1- Audition du 12 janvier 2016

- M. Camille Grousselas , chef du bureau colloques et accords, direction de la coopération de sécurité et de défense, ministère des affaires étrangères et du développement international

- M. Fabrice Lesueur , officier géographique à la mission de l'Afrique subsaharienne, ministère des affaires étrangères et du développement international

- Mme Sandrine Barbier, chef de la mission des accords et traités, ministère des Affaires étrangères et du développement international

- Mme Catherine Sagnelonge , rédactrice à la mission des accords et traités, ministère des affaires étrangères et du développement international

- M. Guillaume Fayein , chef du bureau du droit international public général, direction des affaires juridiques, ministère de la défense

- Commandant Pierre-Yves Grenier, chargé d'études - bureau du droit international public général, sous-direction du droit international et européen, direction des affaires juridiques, ministère de la défense

- Colonel Nicolas Jovanovic , chef du département Afrique à la direction générale des relations internationales et de la stratégie du ministère de la défense

- Colonel Philippe Susnjara , chef du bureau Afrique à l'état-major des armées du ministère de la défense

2- Audition du 20 janvier 2016

- Général Jean-Pierre Palasset , ancien commandant de l'opération "Barkhane"


* 1 Cette coopération devant également beaucoup à la très bonne entente entre les chefs d'Etat de ces pays.

* 2 Le caractère de complexité qui s'attache à toute force internationale et la relative lenteur de la chaîne de commandement, qui contraste avec la rapidité de celle de la France, contribuent à expliquer cet état de fait.

* 3 Il existe 17 ENVR situées dans 10 pays africains. Écoles nationales thématiques à vocation régionale et, au-delà, continentale, elles sont soutenues par la France (DCSD) et d'autres partenaires. Les formations proposées abordent un large éventail de domaines, tous liés à la sécurité globale : santé, déminage, maintien de l'ordre, police judiciaire, génie-travaux, formation des cadres, protection civile ou sécurité maritime. Plus de 60 formations différentes sont ainsi assurées.

* 4 La France et la gestion des crises africaines :quels changements possibles ?

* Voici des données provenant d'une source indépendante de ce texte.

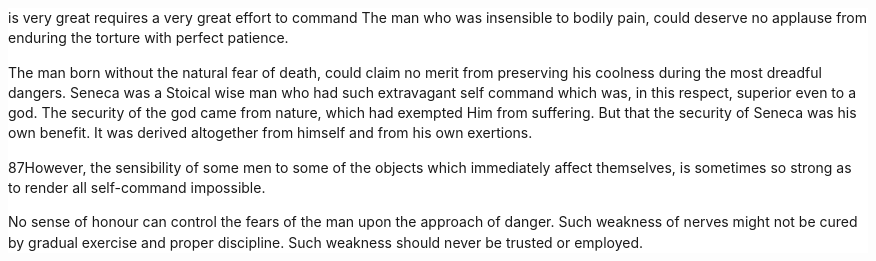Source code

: is very great
requires a very great effort to command
The man who was insensible to bodily pain, could deserve no applause from enduring the torture with perfect patience.

The man born without the natural fear of death, could claim no merit from preserving his coolness during the most dreadful dangers.
Seneca was a Stoical wise man who had such extravagant self command which was, in this respect, superior even to a god.
The security of the god came from nature, which had exempted Him from suffering.
But that the security of Seneca was his own benefit.
It was derived altogether from himself and from his own exertions.
 
87However, the sensibility of some men to some of the objects which immediately affect themselves, is sometimes so strong as to render all self-command impossible.

No sense of honour can control the fears of the man upon the approach of danger.
Such weakness of nerves might not be cured by gradual exercise and proper discipline.
Such weakness should never be trusted or employed.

http://www.senat.fr/rap/r05-450/r05-450.html

* 5 Décret n° 2014-43 du 20 janvier 2014 portant publication de l'accord entre le Gouvernement de la République française et le Gouvernement de la République centrafricaine concernant le statut du détachement français déployé en République centrafricaine dans le cadre de la mise en oeuvre des résolutions du Conseil de sécurité des Nations unies et du rétablissement de la sécurité en République centrafricaine, signé à Bangui le 18 décembre 2013.

* 6 Le mot de « Serval » n'est pas mentionné dans l'accord qui ne fait référence qu'au « détachement français pendant toute la durée de son déploiement sur le territoire de la République du Mali dans ses opérations d'assistance militaire à l'Etat malien et de protection des ressortissants français sur l'intégralité de son territoire ».